Others are more honest about their feelings, but they’re not willing to make the sacrifices necessary for the relationship to last. These people hop between cities and countries for years, with no plans for the distance to end.
Solution: Be realistic
Not every relationship lasts, and that’s okay. Those that do require hard work and sacrifice.
Being realistic means taking an honest look into the future. If neither of you can see yourselves moving within the next three or so years, you may want to consider why that’s the case and see if you agree on the purposes of dating and marriage.
The best resource I can recommend for this is The Meaning of Marriage by Tim Keller. That book is what convinced me I wanted to move and marry my long-distance boyfriend.
Problem #3: Fearing a break-up
Jealousy, obsessiveness, and hasty decision-making are all common and serious long-distance relationship problems.
Beneath the surface, however, these behaviors are coping mechanisms for an understandably common internal problem: the fear of breaking up.
This fear is dangerous because it can lead you into abusive situations.
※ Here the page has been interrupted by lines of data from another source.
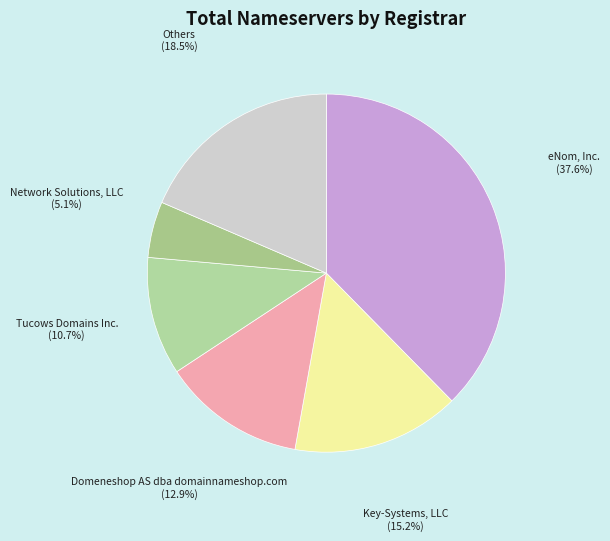

Rank the categories by value from highest to lowest.

eNom, Inc., Others, Key-Systems, LLC, Domeneshop AS, Tucows Domains Inc., Network Solutions, LLC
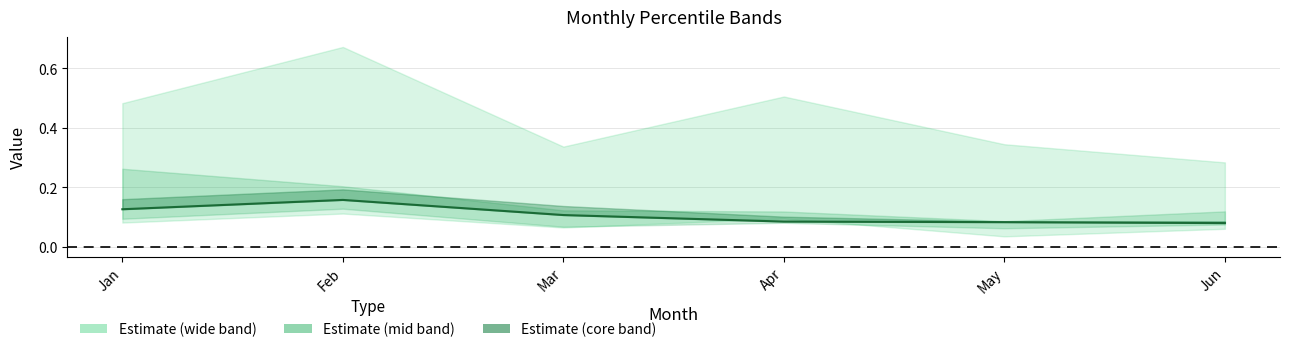

Reading left to right, what are all the values shown in this chart?

Jan=0.1	Feb=0.2	Mar=0.1	Apr=0.1	May=0.1	Jun=0.1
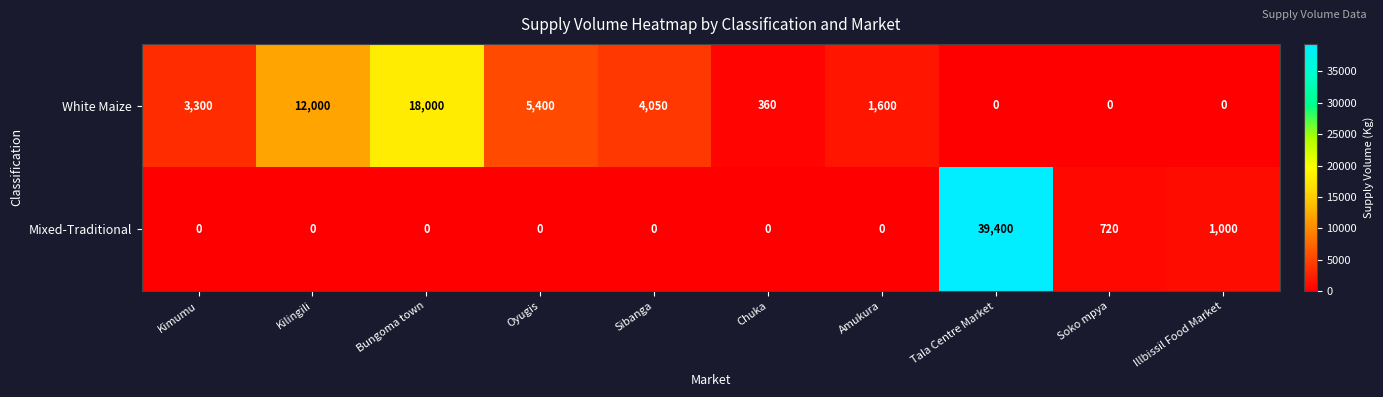

What is the sum of the White Maize values at Kilingili and Tala Centre Market?

12000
The more you fear that your boyfriend will leave you for someone else, the more you’ll be tempted to control him or tolerate him controlling you.
But even if your relationship remains relatively healthy, this fear is concerning for another reason. An aggravated fear of losing your boyfriend signifies that either your sense of meaning, your source of love, or your hopes for the future revolve around a person.
Even the best boyfriend can’t bear the weight of your identity, worth, and purpose. What might surprise you is that you can’t handle it either.
Solution: Surrender control
You and I wouldn’t go searching for significance in another person unless we’d realized our own self-love, self-esteem, and self-actualization isn’t sufficient to make us feel valued.
That observation isn’t meant to demean you but to call your attention to the reality of being human. We are not designed to find purpose within the ephemeral containers of self, lover or career.
As we pour our souls into temporal joys, we are craving and crying out for a meaning that is infinite and everlasting.
The only one who can satisfy those desires is Jesus Christ, and the only real solution for the fear of losing your boyfriend is surrendering control to Him.
Don’t give up hope
If you’re experiencing one of these long-distance relationship problems, don’t be discouraged.
While serious issues can’t be avoided, these problems have solutions. Your relationship isn’t a wreck yet.
It will take humility, self-discipline, and hope, but if you’re committed to each other and to Christ, your relationship can survive.
Also, don’t be afraid to ask for help. You probably don’t know everything about the car you drive. Why do you expect yourself to know everything about your relationship?
Seek the advice and empathy of friends and family who care about you, and ultimately, rest in the near, never-ending love of God.